* **Input data**
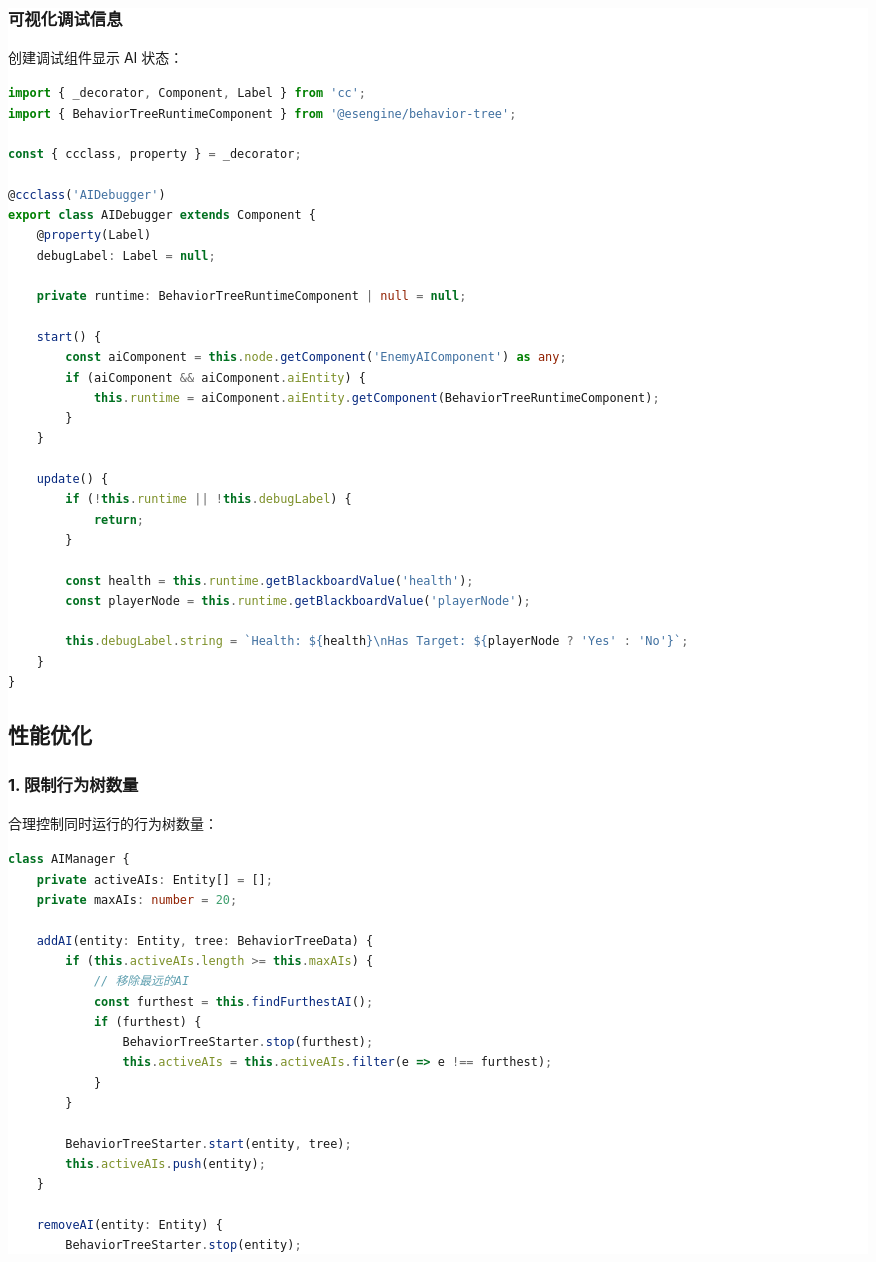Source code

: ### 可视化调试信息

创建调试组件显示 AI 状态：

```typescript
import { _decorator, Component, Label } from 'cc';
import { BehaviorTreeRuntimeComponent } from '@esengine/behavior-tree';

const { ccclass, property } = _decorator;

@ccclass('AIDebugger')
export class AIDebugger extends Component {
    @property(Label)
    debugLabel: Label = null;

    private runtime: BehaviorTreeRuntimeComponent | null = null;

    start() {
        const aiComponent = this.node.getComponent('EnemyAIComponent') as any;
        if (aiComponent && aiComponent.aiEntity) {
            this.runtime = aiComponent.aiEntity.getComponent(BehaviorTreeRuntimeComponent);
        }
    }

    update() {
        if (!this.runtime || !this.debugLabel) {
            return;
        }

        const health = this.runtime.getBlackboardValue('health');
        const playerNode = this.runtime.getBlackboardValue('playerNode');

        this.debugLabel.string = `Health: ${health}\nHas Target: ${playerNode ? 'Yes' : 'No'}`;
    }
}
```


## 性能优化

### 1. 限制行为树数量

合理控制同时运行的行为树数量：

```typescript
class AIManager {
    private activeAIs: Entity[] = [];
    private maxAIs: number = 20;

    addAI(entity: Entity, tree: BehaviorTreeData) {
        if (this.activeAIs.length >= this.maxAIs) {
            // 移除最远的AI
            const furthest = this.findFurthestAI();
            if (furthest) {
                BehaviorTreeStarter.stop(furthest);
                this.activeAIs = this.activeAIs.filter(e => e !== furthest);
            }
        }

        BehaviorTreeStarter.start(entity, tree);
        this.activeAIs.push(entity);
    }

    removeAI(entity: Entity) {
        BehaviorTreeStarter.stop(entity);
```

* **Assignment**
Search the records line by line for the word "const" and copy every line where it appears.

* **Task solution**
const { ccclass, property } = _decorator;
        const aiComponent = this.node.getComponent('EnemyAIComponent') as any;
        const health = this.runtime.getBlackboardValue('health');
        const playerNode = this.runtime.getBlackboardValue('playerNode');
            const furthest = this.findFurthestAI();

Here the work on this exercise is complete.